Le secteur bancaire a longtemps été un eldorado pour les salariés, qui pouvaient faire carrière dans un seul établissement, avec des conditions de travail avantageuses. En contrepartie, ces derniers étaient attachés à leur entreprise. Mais aujourd’hui, la charge de travail augmente, les possibilités de progresser diminuent. Stress, burn out et turnover n’épargnent pas le secteur. « Le réglementaire surcharge nos établissements. Parallèlement, il y a de moins en moins de créations de postes et de remplacements des démissions et des départs à la retraite », note Franck Brunella, délégué syndical de la branche Banque Populaire. « Toutes les semaines, des collaborateurs nous appellent à l’aide parce qu’ils craquent ! On voit des agents pleurer sur le terrain, ajoute Pascal Belouis, délégué syndical national CFTC au sein de HSBC France, qui dénonce des négociations complexes, « liées à la culture anglo-saxonne, éloignée du dialogue social à la française ». « On voit aussi beaucoup de démissions de jeunes en période d’essai, et ça, c’est nouveau », relève-t-il.

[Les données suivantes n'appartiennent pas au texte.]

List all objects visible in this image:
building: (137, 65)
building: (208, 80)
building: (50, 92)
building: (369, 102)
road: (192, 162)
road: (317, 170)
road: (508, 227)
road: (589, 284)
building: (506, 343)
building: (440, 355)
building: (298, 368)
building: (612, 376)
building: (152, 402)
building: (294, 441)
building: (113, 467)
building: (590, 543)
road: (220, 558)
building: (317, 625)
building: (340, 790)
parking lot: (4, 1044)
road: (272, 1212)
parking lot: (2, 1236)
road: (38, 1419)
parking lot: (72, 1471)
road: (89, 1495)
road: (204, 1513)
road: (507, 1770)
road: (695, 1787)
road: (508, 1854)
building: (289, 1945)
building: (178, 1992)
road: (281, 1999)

Charge de travail croissante
Le rapport de force est utilisé à plein, quitte à ne pas signer un accord. « Les syndicats du Crédit Mutuel ont refusé celui sur la qualité de vie au travail [QVT], explique Claude Bailer, président national SNB (affilié CFE-CGC). Nous ne parlions pas suffisamment du vrai problème : la charge de travail toujours croissante. » Le syndicat a accepté de signer, trouvant que cet accord constituait une avancée, notamment sur le télétravail. Mais les négociations ont finalement achoppé faute de consensus sur la charge de travail. « Cet accord ne traite pas le fond du problème, reconnaît-il. On nous propose des outils, comme un logiciel de gestion des e-mails, mais le réglementaire pèse bien plus que cela sur les épaules des salariés. »

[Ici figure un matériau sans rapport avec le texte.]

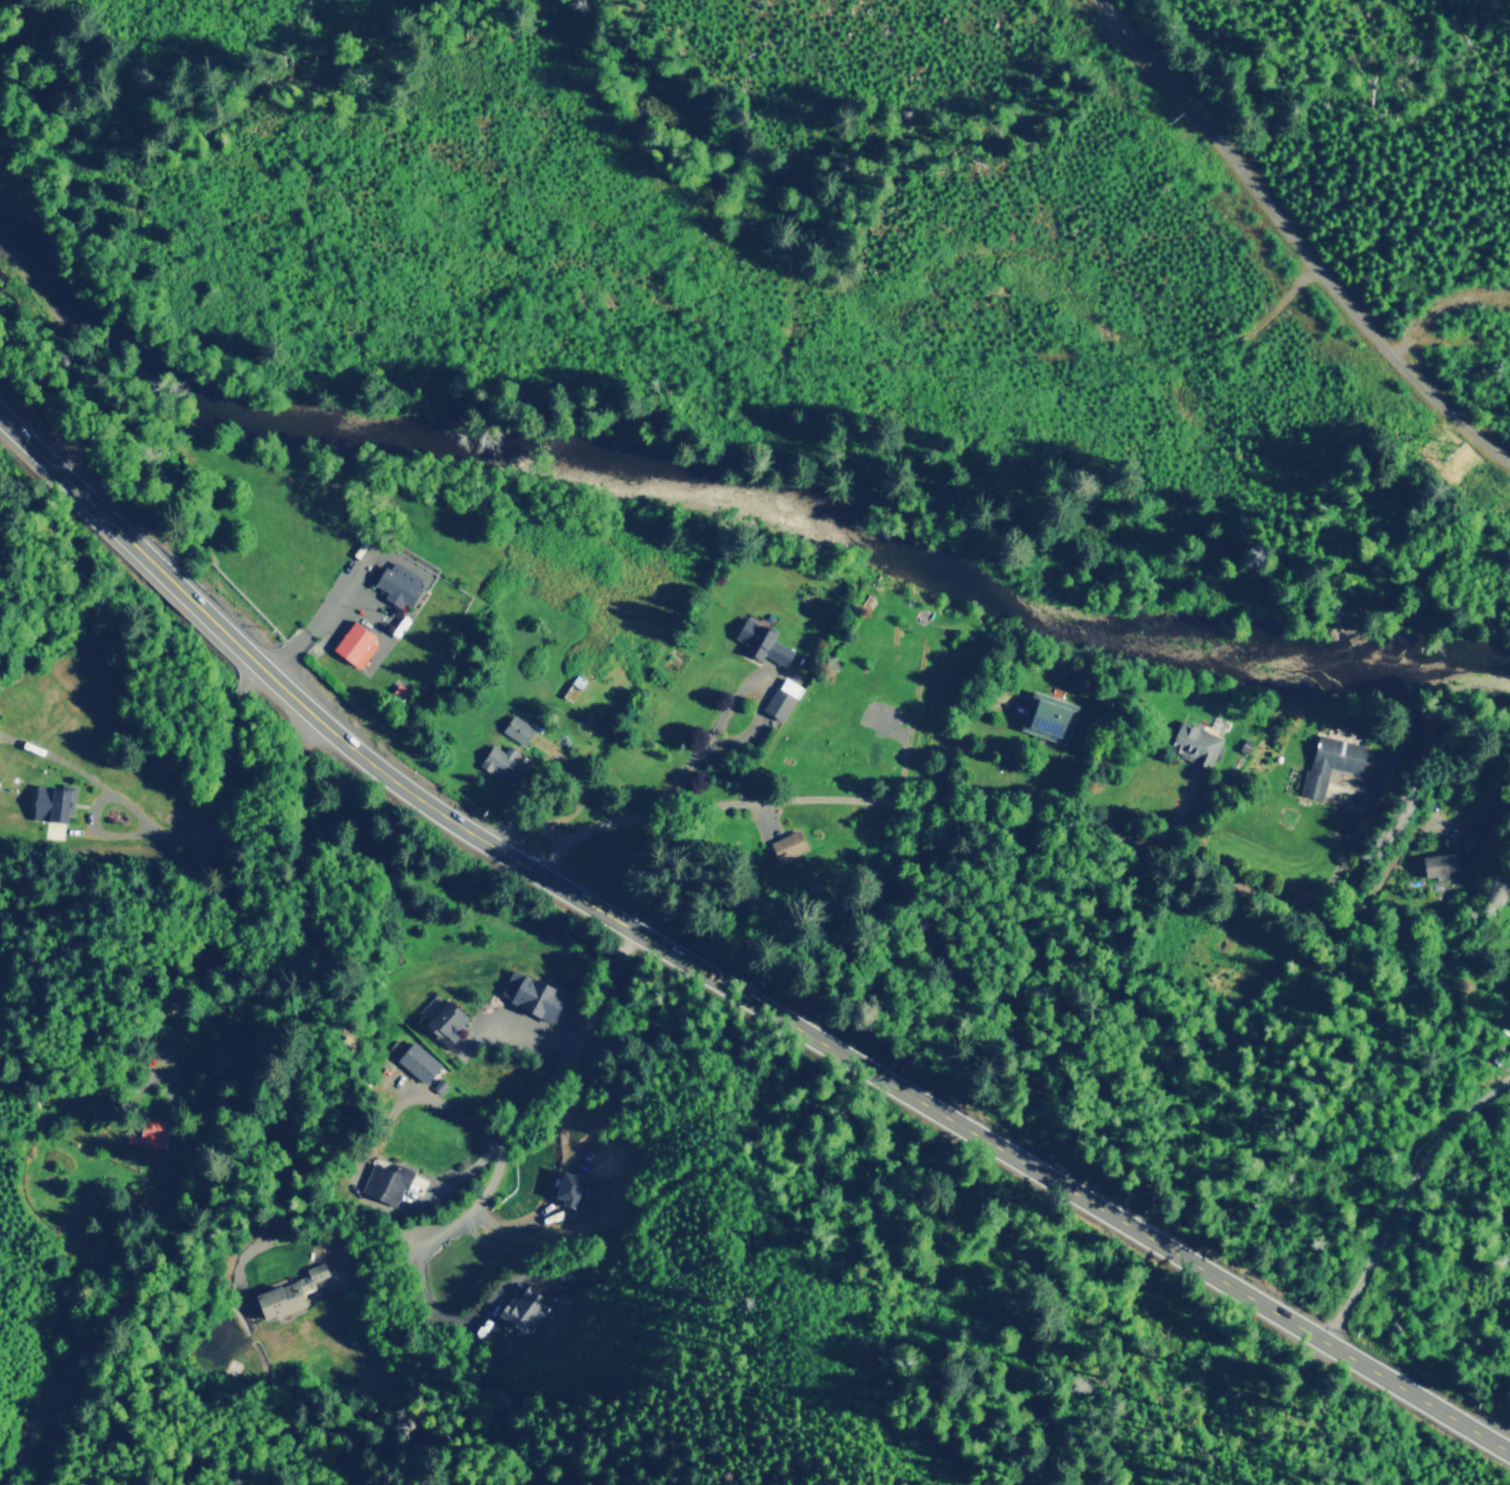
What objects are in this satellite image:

Dernier sujet habituel de la rentrée, celui des rémunérations, encore lié à la transition numérique. « Les investissements colossaux dans l’informatique coûtent cher et ne sont pas réinjectés dans l’intéressement et la participation. Il y a une double pénalité pour les rémunérations : les augmentations sont de moins en moins globales, privilégiant les primes individuelles », annonce Xavier Deschamps, président de la fédération CFTC banques. Dans un contexte de taux bas et de marges contenues, les conventions, très favorables, du secteur ont tendance à être revues à la baisse. « Notre direction souhaite revoir à la baisse les congés, le système d’avancement automatique mais aussi les fiches de postes, avec des responsabilités qui progressent bien plus que la grille de salaires, détaille Didier Mérignac, délégué syndical groupe SNB du Crédit Mutuel Arkéa. Nous sentons que la direction veut désosser notre convention collective pour valoriser uniquement ceux qu’elle juge les plus méritants. Elle récompense la performance individuelle au détriment de mesures collectives. »
Les syndicats manœuvrent entre concessions et revendications. « Nous avons tous intérêt à discuter car les enjeux auxquels nous devons faire face sont immenses, note Samuel Mathieu, de la Caisse Régionale Crédit Agricole Nord-Est, membre du Sneca (Syndicat national de l’entreprise Crédit Agricole). Des métiers vont disparaître, d’autres seront créés. Nous devons nous assurer que personne ne sera laissé au bord du chemin. » Cela passe par des investissements massifs dans la formation des salariés, et une véritable politique de gestion prévisionnelle des emplois et des compétences (GPEC).